Old unit history: 18 y.o. R-22 Trane HP 10 SEER unit had a connector go out in Jan 2010 & then the compressor in the Summer; no history of leaks or other issues. 
Looking at system replacement - recommending Carrier Comfort 15 SEER Puron (25HCC) HP System w/ variable speed air handler (FV4C).
The issue concerns the copper lines connecting the outside-inside (split) units and the potential of acid contamination.
The local Carrier dealers have different recommendations: some want to replace the copper lines; the others claims that proper flushing will do the job.
Of course, new lines would be the optimal choice, but...
*Assuming the flush/vacuum procedure is done correctly, is that a reasonable option to be considered?*
*If the flush is not adequate, what is the liklihood that the type of problem that may be involved with re-using the existing lines would present in the first year (typical labor warranty period)?* 
Thanks for your advice!
Freeman


----------



## Biesac (Dec 9, 2010)

I would try and run new copper whenever possible. Poe oil is acid based and very sensitive to moisture. The supply houses and distributors will tell you different options but I am here to tell you that I have worked with 404a for almost 10 years and when moisture is present it will eat copper, rubber, shredder stems, etc. The only time I would flush is when I absolutely positively could not run new line set, condos etc. I personally do not understand why the 410a units do not have service valves instead of shredders because of the higher pressures and the possibility of leaks.

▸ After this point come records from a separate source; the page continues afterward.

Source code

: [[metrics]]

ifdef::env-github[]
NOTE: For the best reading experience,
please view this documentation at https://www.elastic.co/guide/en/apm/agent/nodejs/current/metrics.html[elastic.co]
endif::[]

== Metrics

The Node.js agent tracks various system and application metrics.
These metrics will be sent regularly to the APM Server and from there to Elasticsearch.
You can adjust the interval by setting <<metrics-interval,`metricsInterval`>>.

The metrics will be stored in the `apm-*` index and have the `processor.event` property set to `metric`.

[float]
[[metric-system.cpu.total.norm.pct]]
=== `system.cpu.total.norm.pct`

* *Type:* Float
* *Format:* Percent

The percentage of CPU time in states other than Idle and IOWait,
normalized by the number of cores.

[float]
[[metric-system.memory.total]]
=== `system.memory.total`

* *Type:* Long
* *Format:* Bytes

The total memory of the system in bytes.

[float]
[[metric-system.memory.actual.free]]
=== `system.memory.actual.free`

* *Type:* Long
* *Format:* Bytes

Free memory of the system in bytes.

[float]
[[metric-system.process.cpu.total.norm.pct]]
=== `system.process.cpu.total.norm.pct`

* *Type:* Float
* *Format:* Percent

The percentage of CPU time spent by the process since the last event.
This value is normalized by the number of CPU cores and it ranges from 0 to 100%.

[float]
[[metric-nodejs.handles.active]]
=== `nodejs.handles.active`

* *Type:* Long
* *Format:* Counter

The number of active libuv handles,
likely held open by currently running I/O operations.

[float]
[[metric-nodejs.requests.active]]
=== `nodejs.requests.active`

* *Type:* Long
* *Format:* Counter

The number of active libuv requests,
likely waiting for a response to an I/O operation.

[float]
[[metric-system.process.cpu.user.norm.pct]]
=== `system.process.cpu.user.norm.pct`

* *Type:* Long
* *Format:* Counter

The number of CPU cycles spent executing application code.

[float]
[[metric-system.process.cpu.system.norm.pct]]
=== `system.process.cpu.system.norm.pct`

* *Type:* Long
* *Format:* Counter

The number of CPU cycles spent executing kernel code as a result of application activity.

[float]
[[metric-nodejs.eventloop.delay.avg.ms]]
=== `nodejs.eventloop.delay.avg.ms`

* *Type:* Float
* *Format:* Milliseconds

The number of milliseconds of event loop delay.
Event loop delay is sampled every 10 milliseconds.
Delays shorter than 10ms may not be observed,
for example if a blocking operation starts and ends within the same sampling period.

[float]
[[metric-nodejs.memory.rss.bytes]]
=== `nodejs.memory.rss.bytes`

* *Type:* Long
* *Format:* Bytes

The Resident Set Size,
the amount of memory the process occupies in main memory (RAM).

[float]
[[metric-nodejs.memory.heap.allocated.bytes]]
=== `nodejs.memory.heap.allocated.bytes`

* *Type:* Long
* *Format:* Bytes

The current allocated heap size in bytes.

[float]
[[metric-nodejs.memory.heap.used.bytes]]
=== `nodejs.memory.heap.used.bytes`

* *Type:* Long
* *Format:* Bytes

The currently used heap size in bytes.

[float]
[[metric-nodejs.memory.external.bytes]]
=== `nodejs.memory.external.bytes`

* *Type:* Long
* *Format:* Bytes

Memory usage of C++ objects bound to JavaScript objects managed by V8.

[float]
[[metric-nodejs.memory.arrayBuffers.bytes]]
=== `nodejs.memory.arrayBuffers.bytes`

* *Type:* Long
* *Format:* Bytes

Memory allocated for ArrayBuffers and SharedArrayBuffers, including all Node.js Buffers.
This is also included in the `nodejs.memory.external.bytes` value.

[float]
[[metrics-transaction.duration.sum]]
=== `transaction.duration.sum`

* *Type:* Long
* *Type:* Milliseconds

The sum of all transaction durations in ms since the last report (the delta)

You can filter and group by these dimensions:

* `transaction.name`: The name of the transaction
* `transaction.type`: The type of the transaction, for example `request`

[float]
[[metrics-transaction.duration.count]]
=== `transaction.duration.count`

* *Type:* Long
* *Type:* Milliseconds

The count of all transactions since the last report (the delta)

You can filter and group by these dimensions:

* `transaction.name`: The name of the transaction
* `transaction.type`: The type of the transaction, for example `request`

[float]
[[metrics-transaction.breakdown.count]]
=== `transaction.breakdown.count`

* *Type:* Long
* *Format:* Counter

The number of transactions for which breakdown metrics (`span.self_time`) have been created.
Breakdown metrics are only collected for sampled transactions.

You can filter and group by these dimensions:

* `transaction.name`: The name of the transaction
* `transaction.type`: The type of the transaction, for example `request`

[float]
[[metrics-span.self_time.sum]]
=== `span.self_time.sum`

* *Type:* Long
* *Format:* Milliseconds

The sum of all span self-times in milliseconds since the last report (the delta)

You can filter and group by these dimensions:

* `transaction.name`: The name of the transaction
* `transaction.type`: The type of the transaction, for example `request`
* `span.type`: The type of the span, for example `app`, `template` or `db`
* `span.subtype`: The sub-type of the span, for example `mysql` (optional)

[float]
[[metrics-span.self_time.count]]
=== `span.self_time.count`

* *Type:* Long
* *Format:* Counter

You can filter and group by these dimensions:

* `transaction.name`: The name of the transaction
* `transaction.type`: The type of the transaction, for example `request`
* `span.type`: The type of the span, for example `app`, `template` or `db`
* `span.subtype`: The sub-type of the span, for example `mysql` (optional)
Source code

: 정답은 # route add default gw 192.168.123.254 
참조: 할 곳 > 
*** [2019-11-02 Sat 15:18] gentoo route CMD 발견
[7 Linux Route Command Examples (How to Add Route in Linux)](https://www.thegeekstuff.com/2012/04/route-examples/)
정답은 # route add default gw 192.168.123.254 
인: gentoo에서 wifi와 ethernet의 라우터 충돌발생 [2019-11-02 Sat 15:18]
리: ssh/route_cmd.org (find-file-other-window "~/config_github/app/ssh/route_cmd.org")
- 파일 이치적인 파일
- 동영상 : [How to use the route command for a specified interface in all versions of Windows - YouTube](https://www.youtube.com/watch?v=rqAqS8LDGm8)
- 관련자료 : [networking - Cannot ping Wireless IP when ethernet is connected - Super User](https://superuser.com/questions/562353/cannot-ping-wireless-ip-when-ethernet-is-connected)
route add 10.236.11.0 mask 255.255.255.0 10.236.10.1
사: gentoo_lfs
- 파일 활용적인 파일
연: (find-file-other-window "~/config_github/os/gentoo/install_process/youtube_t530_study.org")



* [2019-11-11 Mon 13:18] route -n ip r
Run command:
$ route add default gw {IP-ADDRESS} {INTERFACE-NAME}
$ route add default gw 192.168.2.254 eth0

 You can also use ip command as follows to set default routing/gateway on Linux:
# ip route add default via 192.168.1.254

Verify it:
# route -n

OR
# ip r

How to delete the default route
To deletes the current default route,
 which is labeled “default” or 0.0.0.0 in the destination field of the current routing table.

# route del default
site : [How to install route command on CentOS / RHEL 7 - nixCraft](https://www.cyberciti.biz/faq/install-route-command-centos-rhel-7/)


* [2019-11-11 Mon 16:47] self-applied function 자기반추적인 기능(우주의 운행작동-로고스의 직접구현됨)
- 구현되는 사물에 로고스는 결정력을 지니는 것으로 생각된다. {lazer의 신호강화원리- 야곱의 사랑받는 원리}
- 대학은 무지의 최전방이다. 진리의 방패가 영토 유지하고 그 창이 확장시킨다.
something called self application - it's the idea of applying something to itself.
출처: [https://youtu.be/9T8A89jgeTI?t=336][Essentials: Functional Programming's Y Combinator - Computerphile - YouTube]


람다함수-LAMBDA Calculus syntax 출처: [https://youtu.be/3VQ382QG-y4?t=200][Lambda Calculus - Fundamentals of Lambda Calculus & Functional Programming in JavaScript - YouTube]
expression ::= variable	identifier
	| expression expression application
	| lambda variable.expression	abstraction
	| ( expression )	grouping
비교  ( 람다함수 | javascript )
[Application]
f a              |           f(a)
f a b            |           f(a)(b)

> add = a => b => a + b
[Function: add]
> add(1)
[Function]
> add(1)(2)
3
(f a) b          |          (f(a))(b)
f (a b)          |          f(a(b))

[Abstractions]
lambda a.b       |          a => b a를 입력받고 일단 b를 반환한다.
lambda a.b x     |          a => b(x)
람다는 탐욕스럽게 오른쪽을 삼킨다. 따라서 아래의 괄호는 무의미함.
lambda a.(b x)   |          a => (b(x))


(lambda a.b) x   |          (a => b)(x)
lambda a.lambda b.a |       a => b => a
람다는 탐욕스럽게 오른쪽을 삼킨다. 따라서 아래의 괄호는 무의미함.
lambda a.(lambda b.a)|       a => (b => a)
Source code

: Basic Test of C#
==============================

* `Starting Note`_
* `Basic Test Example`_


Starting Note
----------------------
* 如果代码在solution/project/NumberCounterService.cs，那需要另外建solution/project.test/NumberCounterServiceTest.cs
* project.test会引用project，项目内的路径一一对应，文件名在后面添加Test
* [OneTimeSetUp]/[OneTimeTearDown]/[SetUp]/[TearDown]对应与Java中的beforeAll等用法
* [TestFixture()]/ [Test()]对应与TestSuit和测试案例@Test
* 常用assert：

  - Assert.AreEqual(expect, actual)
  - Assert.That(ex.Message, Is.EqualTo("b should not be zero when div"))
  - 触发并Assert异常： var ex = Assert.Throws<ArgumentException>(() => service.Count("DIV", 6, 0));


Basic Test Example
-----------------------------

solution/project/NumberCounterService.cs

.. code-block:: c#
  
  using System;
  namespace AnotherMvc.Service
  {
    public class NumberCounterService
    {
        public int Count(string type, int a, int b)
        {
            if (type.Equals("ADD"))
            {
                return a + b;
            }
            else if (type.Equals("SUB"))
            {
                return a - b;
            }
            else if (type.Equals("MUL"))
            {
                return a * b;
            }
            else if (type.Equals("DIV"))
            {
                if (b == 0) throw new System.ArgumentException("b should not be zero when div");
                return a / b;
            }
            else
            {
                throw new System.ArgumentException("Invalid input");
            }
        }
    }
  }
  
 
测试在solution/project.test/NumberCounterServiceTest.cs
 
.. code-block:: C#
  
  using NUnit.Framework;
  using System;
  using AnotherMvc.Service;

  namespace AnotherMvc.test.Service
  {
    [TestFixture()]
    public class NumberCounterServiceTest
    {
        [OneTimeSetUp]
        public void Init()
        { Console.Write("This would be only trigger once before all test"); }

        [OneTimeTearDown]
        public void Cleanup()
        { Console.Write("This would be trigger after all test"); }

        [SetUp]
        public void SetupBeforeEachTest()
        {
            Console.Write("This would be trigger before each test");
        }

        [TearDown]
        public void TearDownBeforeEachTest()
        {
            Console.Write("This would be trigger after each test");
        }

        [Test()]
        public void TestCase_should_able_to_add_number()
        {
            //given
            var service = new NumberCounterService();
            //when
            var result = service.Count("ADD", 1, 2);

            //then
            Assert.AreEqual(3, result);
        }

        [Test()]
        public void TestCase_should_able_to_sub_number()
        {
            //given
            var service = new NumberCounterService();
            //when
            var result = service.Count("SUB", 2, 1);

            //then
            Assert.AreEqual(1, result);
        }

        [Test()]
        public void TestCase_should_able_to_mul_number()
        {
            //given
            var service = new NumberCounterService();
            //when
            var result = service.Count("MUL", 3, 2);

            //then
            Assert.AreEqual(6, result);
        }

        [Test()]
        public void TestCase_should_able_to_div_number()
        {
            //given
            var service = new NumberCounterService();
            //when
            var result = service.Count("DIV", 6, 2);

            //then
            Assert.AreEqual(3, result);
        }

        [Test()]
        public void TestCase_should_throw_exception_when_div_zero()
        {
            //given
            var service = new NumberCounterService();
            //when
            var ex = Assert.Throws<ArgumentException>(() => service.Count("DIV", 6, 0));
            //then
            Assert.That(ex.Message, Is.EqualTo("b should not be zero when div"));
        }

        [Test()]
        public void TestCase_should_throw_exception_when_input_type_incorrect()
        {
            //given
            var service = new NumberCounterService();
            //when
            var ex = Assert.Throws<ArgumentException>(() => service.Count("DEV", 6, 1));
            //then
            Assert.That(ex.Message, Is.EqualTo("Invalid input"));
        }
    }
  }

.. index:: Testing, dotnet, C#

Anyway hope this helps!


----------



## JosefMiller (Dec 9, 2010)

The supply houses and distributors will tell you different options but I am here to tell you that I have worked with 404a for almost 10 years and when moisture is present it will eat copper, rubber, shredder stems, etc.


----------



## freeman (Dec 7, 2010)

*Thanks!*

Thanks for the quick responses & sound advice.


----------



## Biesac (Dec 9, 2010)

Hope this info helped, Merry Christmas!


----------



## repj2y (Dec 31, 2010)

*Flushing*

I would agree with the other comments ! But; I would install a flared
liquid line filter/drier. Installed that in the line-set outside. I've received
alot of feed-back from various sources, on; installing that near the
Air Handler ! My total concern is the scale in the original line set from
the person who brazed it on installation ! Not using nitrogen or another
inert gas while brazing. The new blends including 404A & 410A along with the oil blends are still cleaning the old line sets. I've found alot
of new customers with restrictions on year old equipment ! Had to
clean orifices and TXV's. I would changed out the drier again in
a couple of months. Of course; inform your customer of the additional
cost. You'll keep that customer all the time !


----------